We can therefore normalize the payoff of options by either \(K\), \(S_0\) or \(K/(1+r)\), etc. Most of those normalizations are brought in connection with the resulting Black-Scholes-Merton formula, but let us stress some aspects of this definition. The simple version of moneyness is related to the intrinsic value of the option. In the case of a call, we can normalize by the strike where the simple spot moneyness is defined as \(S_0/K\).
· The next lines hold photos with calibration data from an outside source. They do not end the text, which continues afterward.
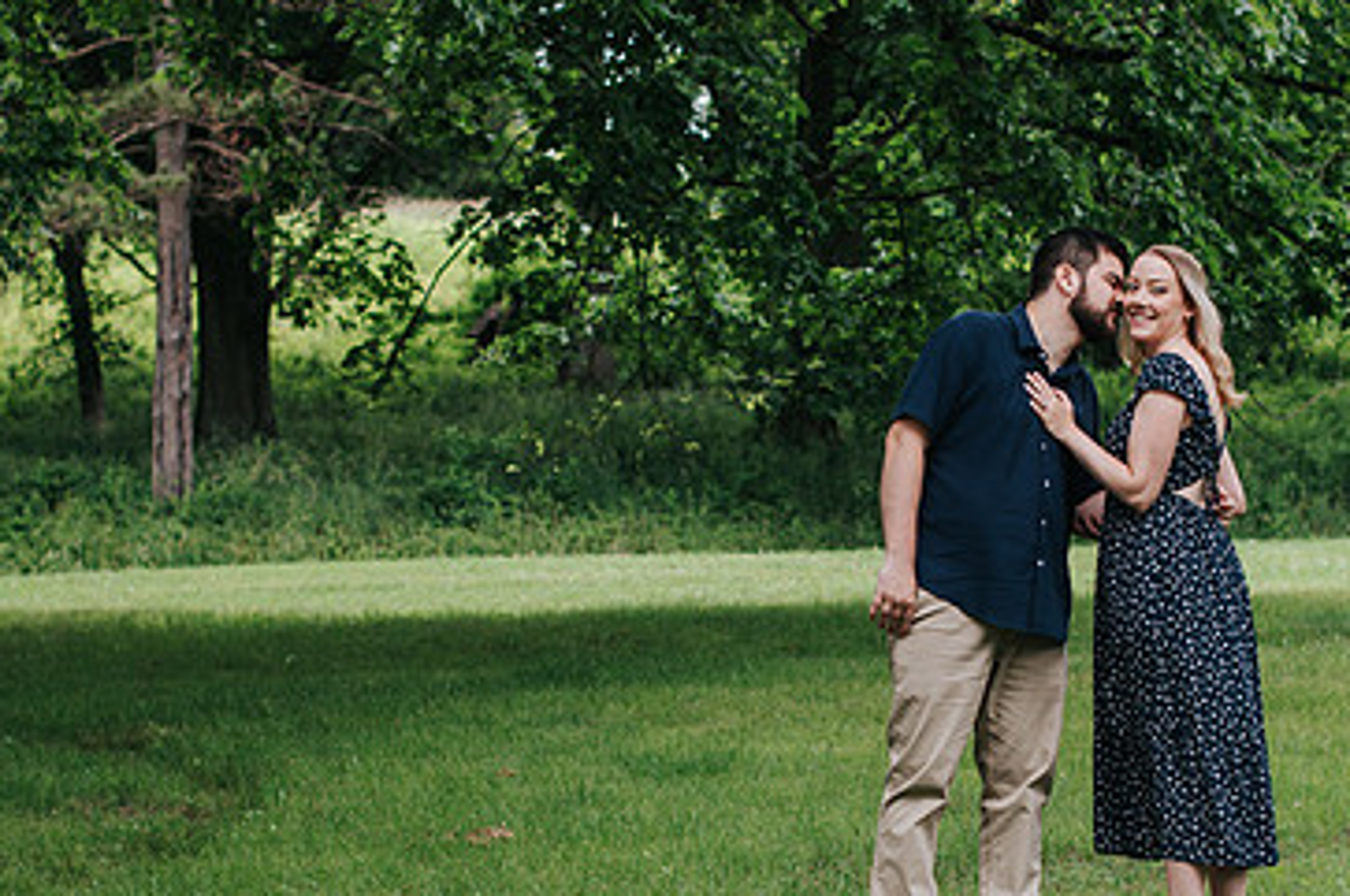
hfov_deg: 20.4
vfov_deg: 13.6
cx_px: 802
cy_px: 652
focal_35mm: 100
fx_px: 3745
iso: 360
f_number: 3.2
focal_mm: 50
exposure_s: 1/400
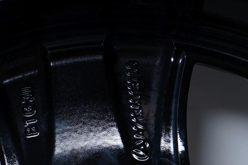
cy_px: 85
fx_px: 509
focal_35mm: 74
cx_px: 79
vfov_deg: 18.4
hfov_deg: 27.2
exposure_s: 1/100
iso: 250
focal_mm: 45
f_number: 7.1
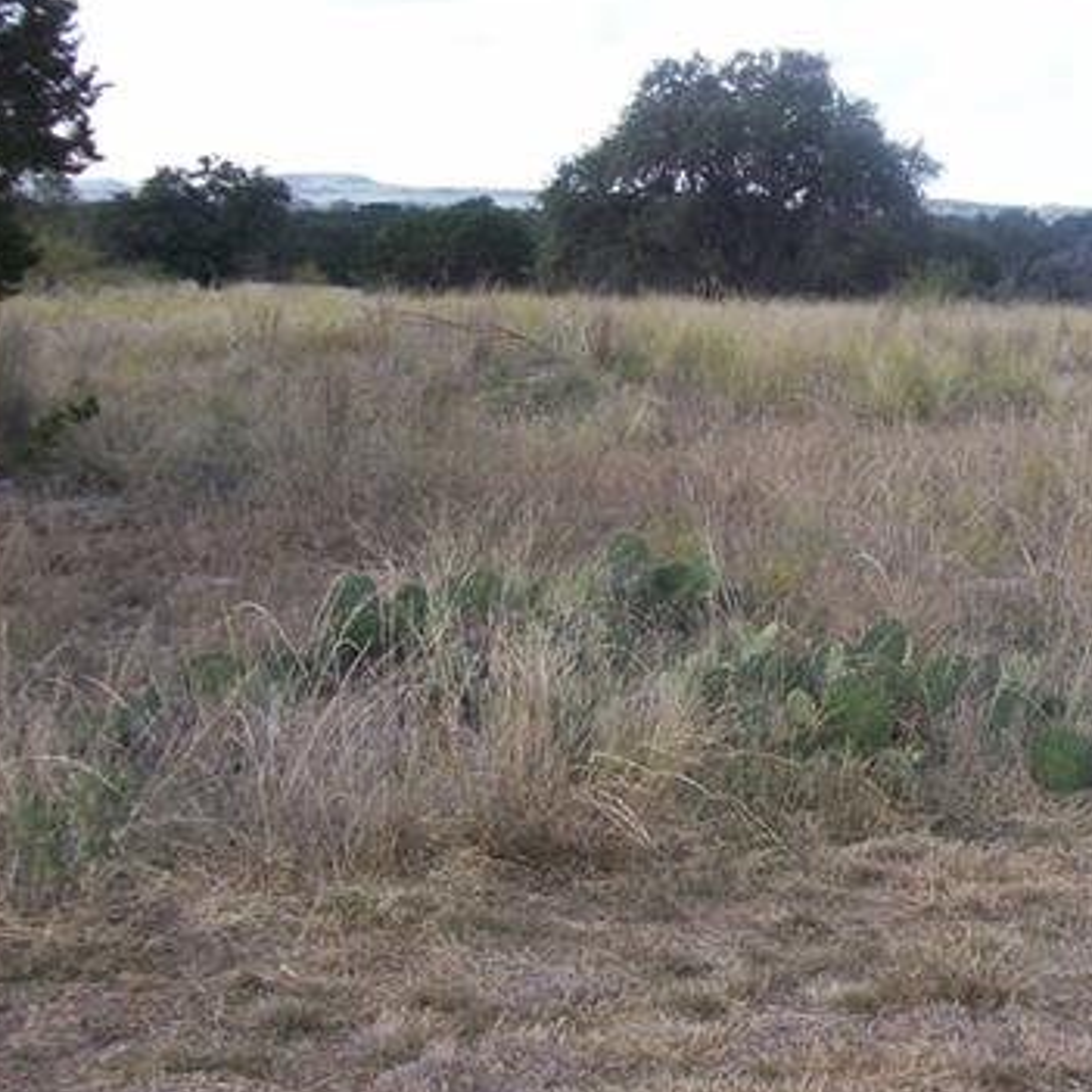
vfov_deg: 29.5
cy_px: 524
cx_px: 974
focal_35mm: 58
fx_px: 2070
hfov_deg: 28.5
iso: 80
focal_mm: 6
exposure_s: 1/534
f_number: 2.7
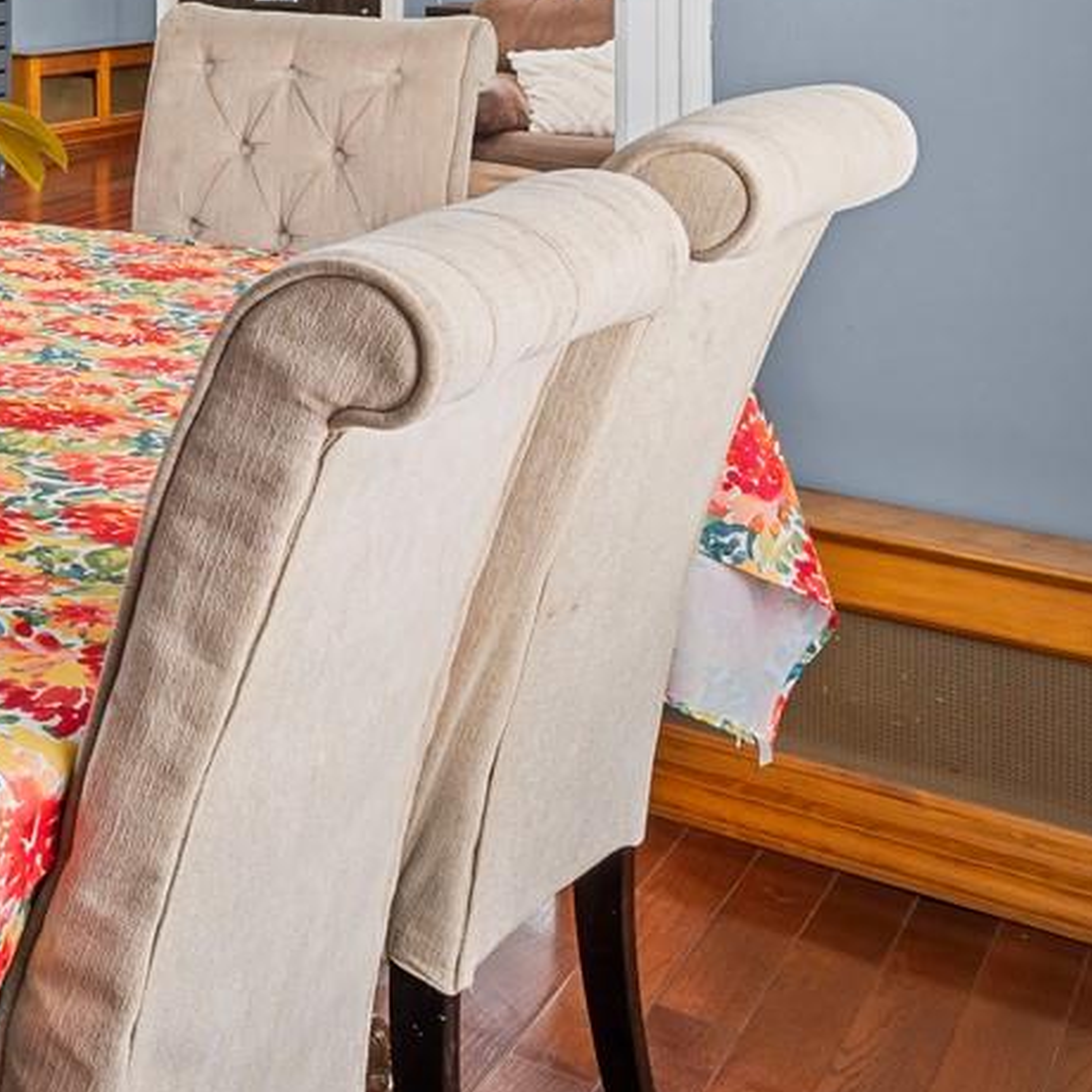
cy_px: -87
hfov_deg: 24.2
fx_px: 1892
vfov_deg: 29.3
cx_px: -603
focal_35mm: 53
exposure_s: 1
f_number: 10
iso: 200
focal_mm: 14
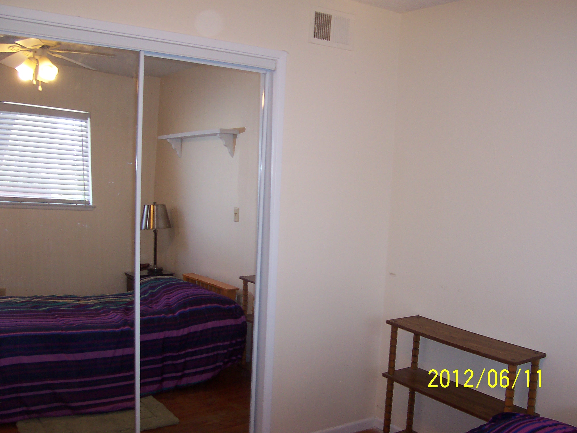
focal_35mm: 37
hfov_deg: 50.1
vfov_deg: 38.7
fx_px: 617
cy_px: 216
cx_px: 288
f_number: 2.8
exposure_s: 1/60
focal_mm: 5.6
Indeed, it holds
\[ \pi^{call}(K) = K E^{P^\ast}\left[ \frac{1}{1+r}\left( \frac{S_1}{K} - 1 \right)^+ \right] \]The intrinsic value of the normalize option in the inner part of the expectation is \((S_0/K-1)^+\) and therefore is in the money iff the simple (call) spot moneyness is greater than one and out of the money otherwise.
In the case of the put option we normalize by the current underlying price \(S_0\), that is, the simple spot moneyness is defined as \(K/S_0\):
\[ \pi^{put}(K) = S_0 E^{P^\ast}\left[ \frac{1}{1+r}\left(\frac{K}{S_0}- \frac{S_1}{S_0} \right)^+ \right] \]The intrinsic value of this normalized option in the inner part of the expectation is \((K/S_0 -1)^+\) which is positive iff the simple (put) spot moneyness is greater than one and out of the money otherwise.
Since those definition is rather confusing, always rely on your mathematical knowledge about what each should mean.